»»

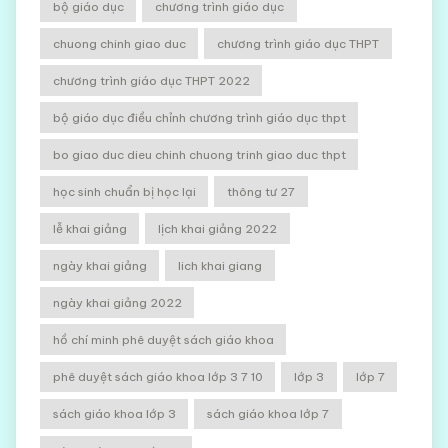
bộ giáo dục
chương trình giáo dục
chuong chinh giao duc
chương trình giáo dục THPT
chương trình giáo dục THPT 2022
bộ giáo dục điều chỉnh chương trình giáo dục thpt
bo giao duc dieu chinh chuong trinh giao duc thpt
học sinh chuẩn bị học lại
thông tư 27
lễ khai giảng
lịch khai giảng 2022
ngày khai giảng
lich khai giang
ngày khai giảng 2022
hồ chí minh phê duyệt sách giáo khoa
phê duyệt sách giáo khoa lớp 3 7 10
lớp 3
lớp 7
sách giáo khoa lớp 3
sách giáo khoa lớp 7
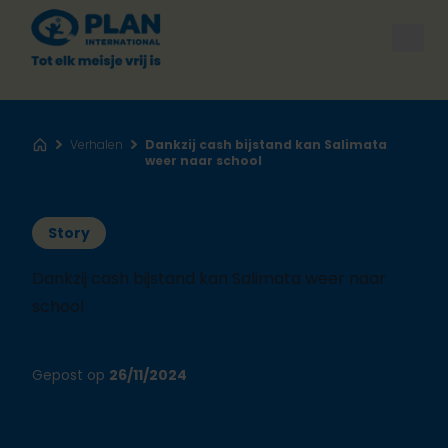
Open
Verhalen
Dankzij cash bijstand kan Salimata
Home
weer naar school
Story
Dankzij cash bijstand kan Salimata weer naar
school
Gepost op
26/11/2024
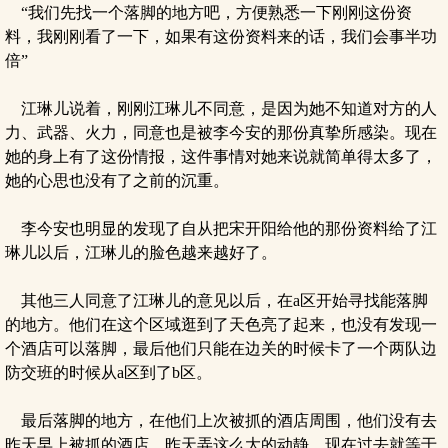
“我们先找一个落脚的地方吧，方便熟悉一下刚刚这份资
料，我刚刚看了一下，如果有这份资料来的话，我们会事半功
倍”
江琳儿说着，刚刚江琳儿不同意，是因为她不知道对方的人
力、武器、火力，同意也是被李今安的那份真挚所感染。现在
她的身上有了这份情报，这件事情对她来说就简单得太多了，
她的心思也没有了之前的沉重。
李今安也明显的发现了自从把宋开阳给他的那份资料给了江
琳儿以后，江琳儿的脸色越来越好了。
其他三人同意了江琳儿的意见以后，在a区开始寻找能落脚
的地方。他们在这个区域逛到了天色亮了起来，也没有发现一
个酒店可以落脚，最后他们只能在边关的时候卡了一个两队边
防交班的时候从a区到了b区。
最后落脚的地方，在他们上次被抓的酒店周围，他们没有去
昨天早上被抓的酒店，昨天弄这么大的动静，现在过去就等于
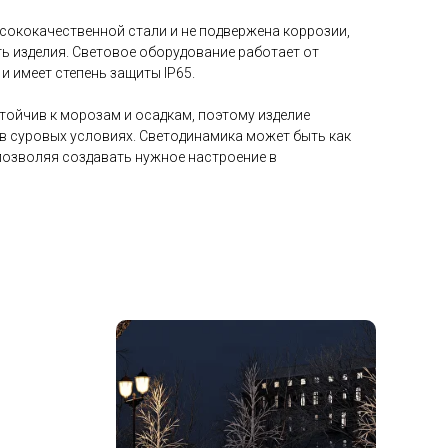
сококачественной стали и не подвержена коррозии,
ь изделия. Световое оборудование работает от
и имеет степень защиты IP65.
тойчив к морозам и осадкам, поэтому изделие
в суровых условиях. Светодинамика может быть как
 позволяя создавать нужное настроение в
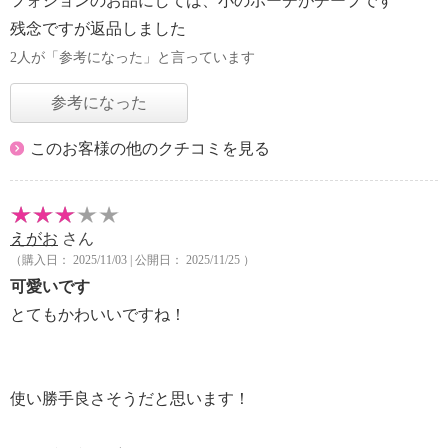
フォションのお品にしては、小のポーチがチープです
残念ですが返品しました
2人が「参考になった」と言っています
参考になった
このお客様の他のクチコミを見る
えがお
さん
（購入日： 2025/11/03 | 公開日： 2025/11/25 ）
可愛いです
とてもかわいいですね！
使い勝手良さそうだと思います！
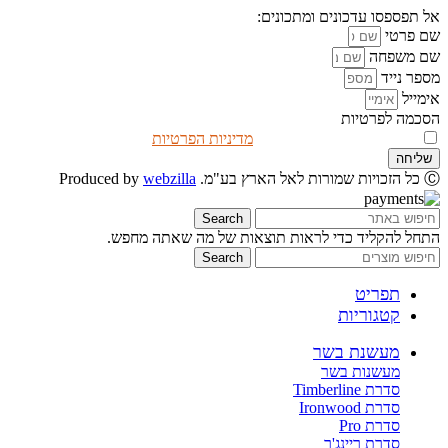
אל תפספסו עדכונים ומתכונים:
שם פרטי
שם משפחה
מספר נייד
אימייל
הסכמה לפרטיות
אני מאשר/ת שקראתי את
מדיניות הפרטיות
שליחה
Ⓒ כל הזכויות שמורות לאל הארץ בע"מ. Produced by
webzilla
Search
התחל להקליד כדי לראות תוצאות של מה שאתה מחפש.
Search
תפריט
קטגוריות
מעשנת בשר
מעשנות בשר
סדרת Timberline
סדרת Ironwood
סדרת Pro
סדרת ריינג'ר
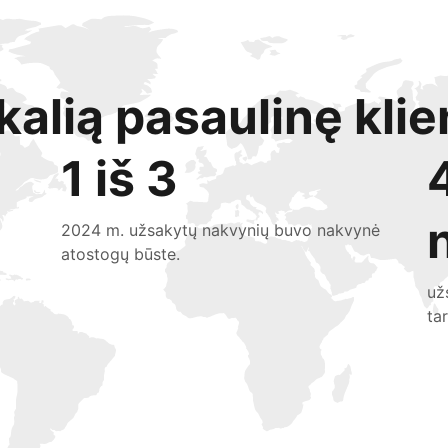
kalią pasaulinę klie
1 iš 3
2024 m. užsakytų nakvynių buvo nakvynė
atostogų būste.
už
ta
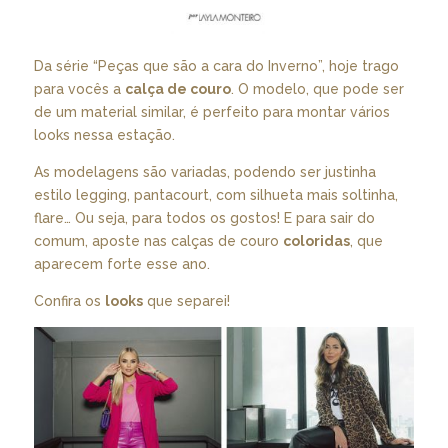
Da série “Peças que são a cara do Inverno”, hoje trago
para vocês a
calça de couro
. O modelo, que pode ser
de um material similar, é perfeito para montar vários
looks nessa estação.
As modelagens são variadas, podendo ser justinha
estilo legging, pantacourt, com silhueta mais soltinha,
flare… Ou seja, para todos os gostos! E para sair do
comum, aposte nas calças de couro
coloridas
, que
aparecem forte esse ano.
Confira os
looks
que separei!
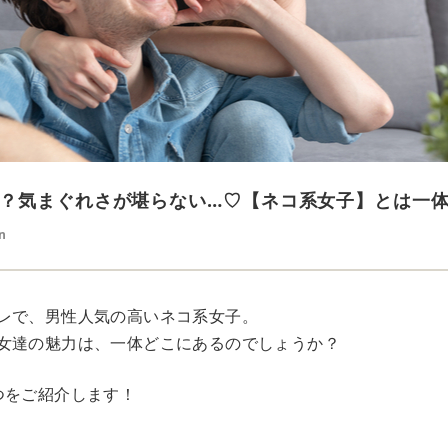
？気まぐれさが堪らない…♡【ネコ系女子】とは一
n
レで、男性人気の高いネコ系女子。
女達の魅力は、一体どこにあるのでしょうか？
つをご紹介します！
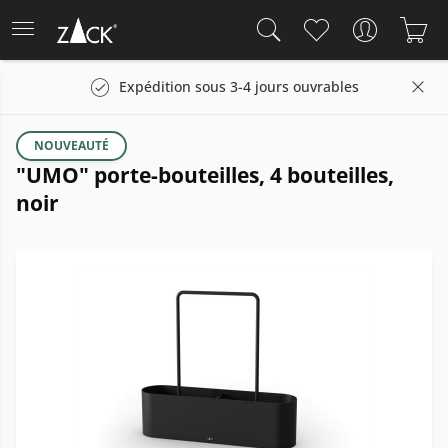
Expédition sous 3-4 jours ouvrables
NOUVEAUTÉ
"UMO" porte-bouteilles, 4 bouteilles,
noir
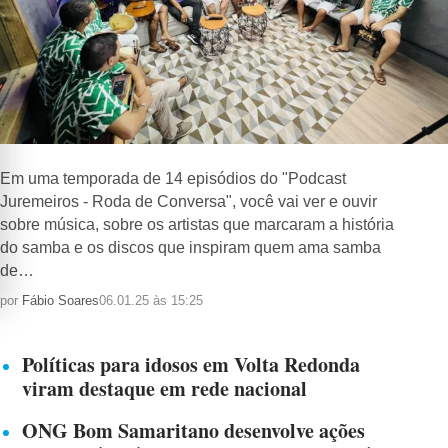
Em uma temporada de 14 episódios do "Podcast
Juremeiros - Roda de Conversa", você vai ver e ouvir
sobre música, sobre os artistas que marcaram a história
do samba e os discos que inspiram quem ama samba
de…
por
Fábio Soares
06.01.25 às 15:25
Políticas para idosos em Volta Redonda
viram destaque em rede nacional
ONG Bom Samaritano desenvolve ações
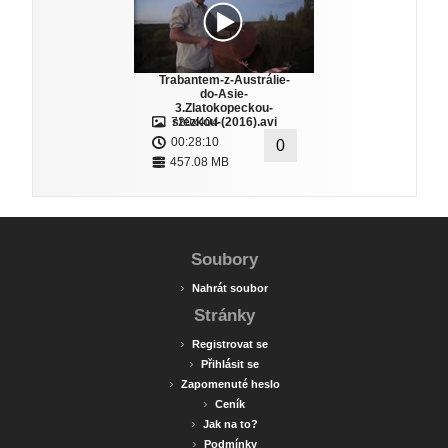
Trabantem-z-Austrálie-
do-Asie-
3.Zlatokopeckou-
720x404
stezkou-(2016).avi
00:28:10
0
457.08 MB
Soubory
›
Nahrát soubor
Stránky
›
Registrovat se
›
Přihlásit se
›
Zapomenuté heslo
›
Ceník
›
Jak na to?
›
Podmínky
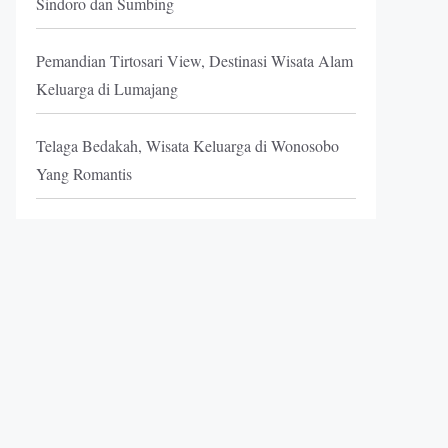
Sindoro dan Sumbing
Pemandian Tirtosari View, Destinasi Wisata Alam
Keluarga di Lumajang
Telaga Bedakah, Wisata Keluarga di Wonosobo
Yang Romantis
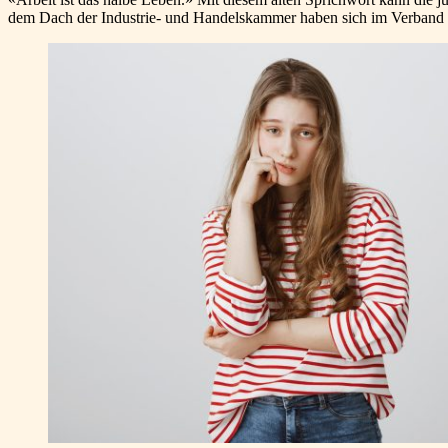
dem Dach der Industrie- und Handelskammer haben sich im Verband 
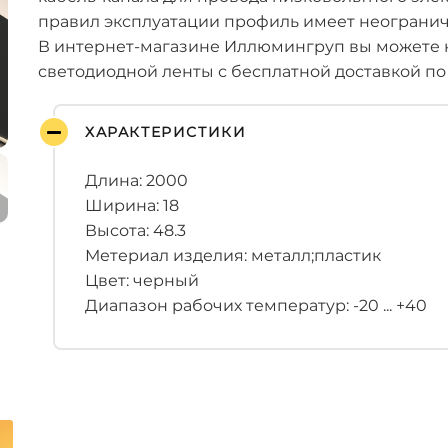
правил эксплуатации профиль имеет неограни
В интернет-магазине Иллюмингруп вы можете 
светодиодной ленты с бесплатной доставкой по
ХАРАКТЕРИСТИКИ
Длина: 2000
Ширина: 18
Высота: 48.3
Метериал изделия: металл;пластик
Цвет: черный
Диапазон рабочих температур: -20 ... +40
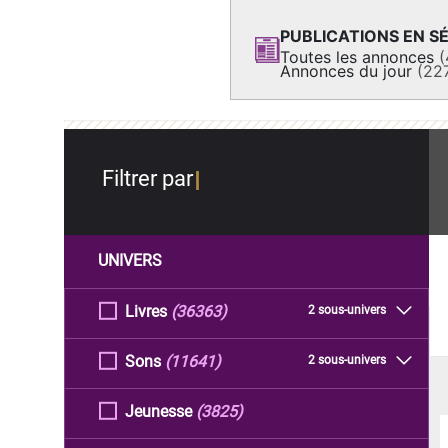
PUBLICATIONS EN SÉ
Toutes les annonces
(
Annonces du jour
(22
Filtrer par
UNIVERS
Livres
(36363)
2 sous-univers
Sons
(11641)
2 sous-univers
Jeunesse
(3825)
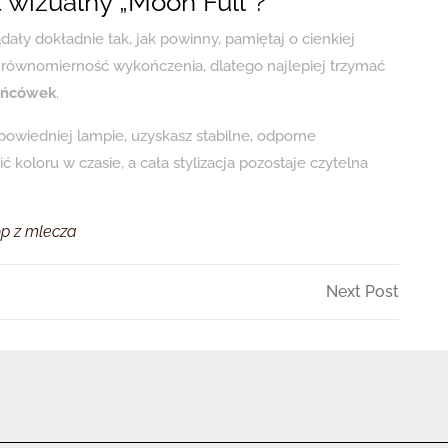
 wizualny „Moon Full”?
ały dokładnie tak, jak powinny, pamiętaj o cienkiej
 równomierność wykończenia, dlatego najlepiej trzymać
końcówek
.
owiedniej lampie, uzyskasz stabilne, odporne
koloru w czasie, a cała stylizacja pozostaje czytelna
op z mlecza
Next
Next Post
Post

««

- _Activity_: Rewrite the text of all the records, replacing every "sách giáo khoa" with "SGK" and leaving everything else unchanged. Omit the pictures.

- _Result_:
bộ giáo dục
chương trình giáo dục
chuong chinh giao duc
chương trình giáo dục THPT
chương trình giáo dục THPT 2022
bộ giáo dục điều chỉnh chương trình giáo dục thpt
bo giao duc dieu chinh chuong trinh giao duc thpt
học sinh chuẩn bị học lại
thông tư 27
lễ khai giảng
lịch khai giảng 2022
ngày khai giảng
lich khai giang
ngày khai giảng 2022
hồ chí minh phê duyệt SGK
phê duyệt SGK lớp 3 7 10
lớp 3
lớp 7
SGK lớp 3
SGK lớp 7
Open
Verhalen
Dankzij cash bijstand kan Salimata
Home
weer naar school
Story
Dankzij cash bijstand kan Salimata weer naar
school
Gepost op
26/11/2024
“我们先找一个落脚的地方吧，方便熟悉一下刚刚这份资
料，我刚刚看了一下，如果有这份资料来的话，我们会事半功
倍”
江琳儿说着，刚刚江琳儿不同意，是因为她不知道对方的人
力、武器、火力，同意也是被李今安的那份真挚所感染。现在
她的身上有了这份情报，这件事情对她来说就简单得太多了，
她的心思也没有了之前的沉重。
李今安也明显的发现了自从把宋开阳给他的那份资料给了江
琳儿以后，江琳儿的脸色越来越好了。
其他三人同意了江琳儿的意见以后，在a区开始寻找能落脚
的地方。他们在这个区域逛到了天色亮了起来，也没有发现一
个酒店可以落脚，最后他们只能在边关的时候卡了一个两队边
防交班的时候从a区到了b区。
最后落脚的地方，在他们上次被抓的酒店周围，他们没有去
昨天早上被抓的酒店，昨天弄这么大的动静，现在过去就等于
сококачественной стали и не подвержена коррозии,
ь изделия. Световое оборудование работает от
и имеет степень защиты IP65.
тойчив к морозам и осадкам, поэтому изделие
в суровых условиях. Светодинамика может быть как
 позволяя создавать нужное настроение в
フォションのお品にしては、小のポーチがチープです
残念ですが返品しました
2人が「参考になった」と言っています
参考になった
このお客様の他のクチコミを見る
えがお
さん
（購入日： 2025/11/03 | 公開日： 2025/11/25 ）
可愛いです
とてもかわいいですね！
使い勝手良さそうだと思います！
אל תפספסו עדכונים ומתכונים:
שם פרטי
שם משפחה
מספר נייד
אימייל
הסכמה לפרטיות
אני מאשר/ת שקראתי את
מדיניות הפרטיות
שליחה
Ⓒ כל הזכויות שמורות לאל הארץ בע"מ. Produced by
webzilla
Search
התחל להקליד כדי לראות תוצאות של מה שאתה מחפש.
Search
תפריט
קטגוריות
מעשנת בשר
מעשנות בשר
סדרת Timberline
סדרת Ironwood
סדרת Pro
סדרת ריינג'ר
kalią pasaulinę klie
1 iš 3
2024 m. užsakytų nakvynių buvo nakvynė
atostogų būste.
už
ta
Da série “Peças que são a cara do Inverno”, hoje trago
para vocês a
calça de couro
. O modelo, que pode ser
de um material similar, é perfeito para montar vários
looks nessa estação.
As modelagens são variadas, podendo ser justinha
estilo legging, pantacourt, com silhueta mais soltinha,
flare… Ou seja, para todos os gostos! E para sair do
comum, aposte nas calças de couro
coloridas
, que
aparecem forte esse ano.
Confira os
looks
que separei!
？気まぐれさが堪らない…♡【ネコ系女子】とは一
n
レで、男性人気の高いネコ系女子。
女達の魅力は、一体どこにあるのでしょうか？
つをご紹介します！
Expédition sous 3-4 jours ouvrables
NOUVEAUTÉ
"UMO" porte-bouteilles, 4 bouteilles,
noir
Em uma temporada de 14 episódios do "Podcast
Juremeiros - Roda de Conversa", você vai ver e ouvir
sobre música, sobre os artistas que marcaram a história
do samba e os discos que inspiram quem ama samba
de…
por
Fábio Soares
06.01.25 às 15:25
Políticas para idosos em Volta Redonda
viram destaque em rede nacional
ONG Bom Samaritano desenvolve ações
Trabantem-z-Austrálie-
do-Asie-
3.Zlatokopeckou-
720x404
stezkou-(2016).avi
00:28:10
0
457.08 MB
Soubory
›
Nahrát soubor
Stránky
›
Registrovat se
›
Přihlásit se
›
Zapomenuté heslo
›
Ceník
›
Jak na to?
›
Podmínky
Sindoro dan Sumbing
Pemandian Tirtosari View, Destinasi Wisata Alam
Keluarga di Lumajang
Telaga Bedakah, Wisata Keluarga di Wonosobo
Yang Romantis
dem Dach der Industrie- und Handelskammer haben sich im Verband 
правил эксплуатации профиль имеет неограни
В интернет-магазине Иллюмингруп вы можете 
светодиодной ленты с бесплатной доставкой по
ХАРАКТЕРИСТИКИ
Длина: 2000
Ширина: 18
Высота: 48.3
Метериал изделия: металл;пластик
Цвет: черный
Диапазон рабочих температур: -20 ... +40
PUBLICATIONS EN SÉ
Toutes les annonces
(
Annonces du jour
(22
Filtrer par
UNIVERS
Livres
(36363)
2 sous-univers
Sons
(11641)
2 sous-univers
Jeunesse
(3825)
 wizualny „Moon Full”?
ały dokładnie tak, jak powinny, pamiętaj o cienkiej
 równomierność wykończenia, dlatego najlepiej trzymać
końcówek
.
owiedniej lampie, uzyskasz stabilne, odporne
koloru w czasie, a cała stylizacja pozostaje czytelna
op z mlecza
Next
Next Post
Post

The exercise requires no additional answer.